-3-

1.4K 99 4
                                    

Herkese merhaba.
Yeni bölüm sizleri bekliyor.
İyi okumalaar :)))

"Abi." diye seslendi İbo. Kendinden yana gelen Kürşat'ın gözlerinde hâlâ uyku, üzerinde düşüncelerin verdiği yorgunluk vardı. Kapı önündeki masalardan her zamankine oturarak gözlerini ovuşturmaya başladığında önüne çay dolu bardağı bırakan İbo'yla birlikte Tekin de gelip telaşla konuştu.

"Abi, Zurnacı'nın arabayı yakmışlar."

"Biliyorum." diye kayıtsızca çayına şekerini atıp karıştırmaya başladı Kürşat. Tekin şaşkınca tepelerinde dikilen İbo'ya bakarken Kürşat'tan hâlâ ses seda yoktu. Ne yani, haberi vardı ve böyle sessiz durmaya devam mı edecekti?

"Biliyor musun?" diye sessizliği bozarak sandalyelerden birini çekip oturdu İbo. Gözleri Kürşat ile Tekin arasında gidip gelirken devam etti.

"Kim yaptı ki?"

"Tilki." diye aynı umarsız tavırla konuştu Kürşat. Ne diyebilirdi ki? Gözlerinin önünde olmuştu zaten her şey, neyini gizleyecekti? Ya da o an ne yapabilirdi?

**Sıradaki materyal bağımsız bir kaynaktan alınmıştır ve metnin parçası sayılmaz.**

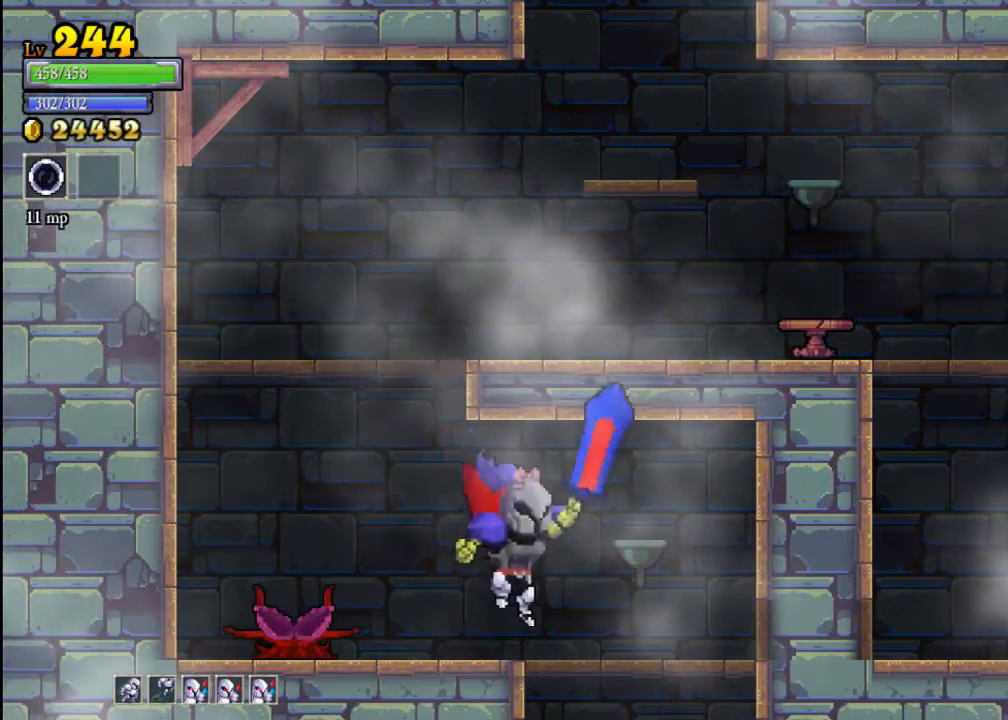
{"buttons": [], "left_stick": "right", "events": [[67, "X", "down"], [67, "left_stick", "left"], [233, "X", "up"], [267, "left_stick", "right"]]}
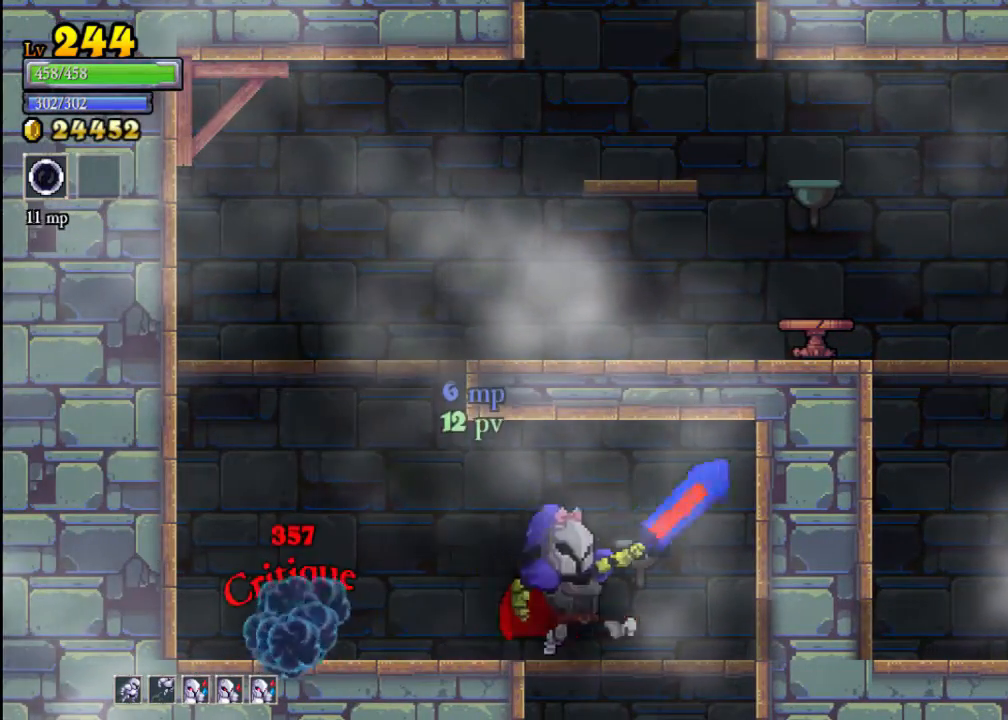
{"buttons": [], "left_stick": "center", "events": [[33, "left_stick", "center"], [133, "left_stick", "up-right"], [233, "A", "down"], [233, "left_stick", "down"], [400, "A", "up"], [467, "left_stick", "center"]]}
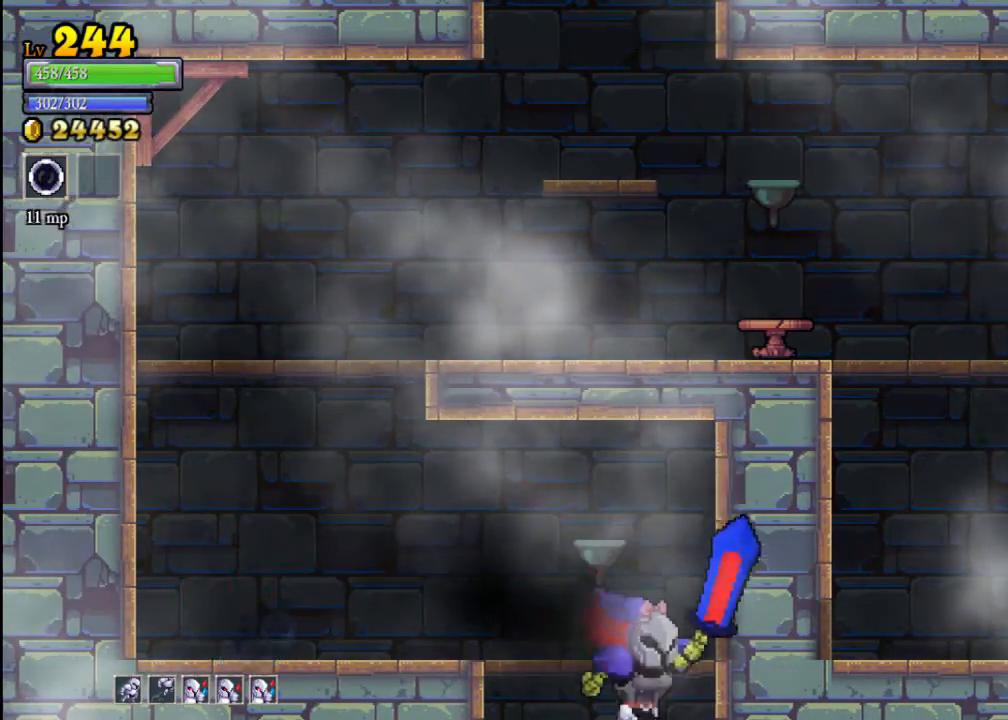
{"buttons": [], "left_stick": "center", "events": []}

"Tilki mi?" diye aynı anda şaşkınlıklarını belirten ikili önce birbirlerine sonra tekrardan abilerine döndüler.

"Burada mıydı?"

"Tanıdık mıymış?"

"Ne dedi sana?"

Soruları ardarda sıralamalarına bile kayıtsız kalan Kürşat'ın gözleri kadınların kapıya çıkmasıyla kuaför dükkanını buldu. Uykulu gözlerini güneşe bakıyormuş gibi kısık tutarken öfkesine mâni olmakta zorlanıyordu. Bardağı dudaklarına götürüp sesli bir şekilde çayını içerken genç kadının yeşilleri de kendisini bulmuştu. Tepkisizce baktığı adam dünden beri kendisine karşı sebepsiz yere bir öfke içerisindeydi. Bir şey yapmadığına ya da yanlış bir şey söylemediğine emindi. Ama gel gör ki gözler önündeki bu öfkesi...
Güneş vuran bakışlarını yeniden çırağını çevirdiğinde Kürşat bakmaya devam etti.
Evlenecekti demek!
Kendisini görmeden, bilmeden, tanımadan, tanımaya fırsat bile vermeden...

Yok öyle.

Mümkün değildi.
Kesinlikle mümkün değildi.

"Abi!" diye seslendi Tekin. Genç adam uykudan uyanıyormuş gibi kendilerine döndüğünde nereye dalıp gittiğini fark etmemek salaklık olurdu.
Fakat Tekinsiz'in takıldığı nokta başkaydı.
Abisi saydığı bu genç adamın çapkınlığı pek yoktu ve güzel bir kadın gördüğünde takılı kalmazdı. Hiç yoktan konuşmak istiyorsa konuşurdu, çekingenliğide olmazdı. Fakat görünen o ki, mahallelide farklı bir izlenim bırakan, bir şekilde herkesin gönlünü fethetmeyi başaran Sultan hanım, mahallenin abisini de kendine mühürlemişti.
Güzel kadındı.
Çok güzel kadındı.
Geçmişi bilinmese de, kimliği bir sır olsa da, Sultan gerçekten herkesi kendisine hayran bırakan, çok güzel bir kadındı. Ağzından çıkan tek bir tatlı sözle herkesi ikna edebilir, cennet bakışlarıyla küçük bir ricada bulunarak her arzusunu yerine getirebilirdi.

Lakin heyhat!
Kürşat ne bu tongaya düşecek kadar kör, ne aklını böylesine bir güzellikle yitirecek kadar saf, ne de bir denileni iki etmeyecek kadar sakin biriydi.
O sahte cennete bu hayal dünyasında düşmeyecek tek kişi, yılanın ta kendisiydi.
Öyle ki en fazla karşılıklı bir sözle onun emri altına girebilir, verdiği kadar alırdı.

"Ne olacak şimdi?"

Bardağını tabağına bırakan Kürşat derin bir iç çekerek geriye yaslandı. Mahalleye şöyle bir göz atarak konuştu. Neye kafa yorsa bilemiyordu.
Gönlünün asi sergüzeştine mi, yoksa işin karmaşasına mı?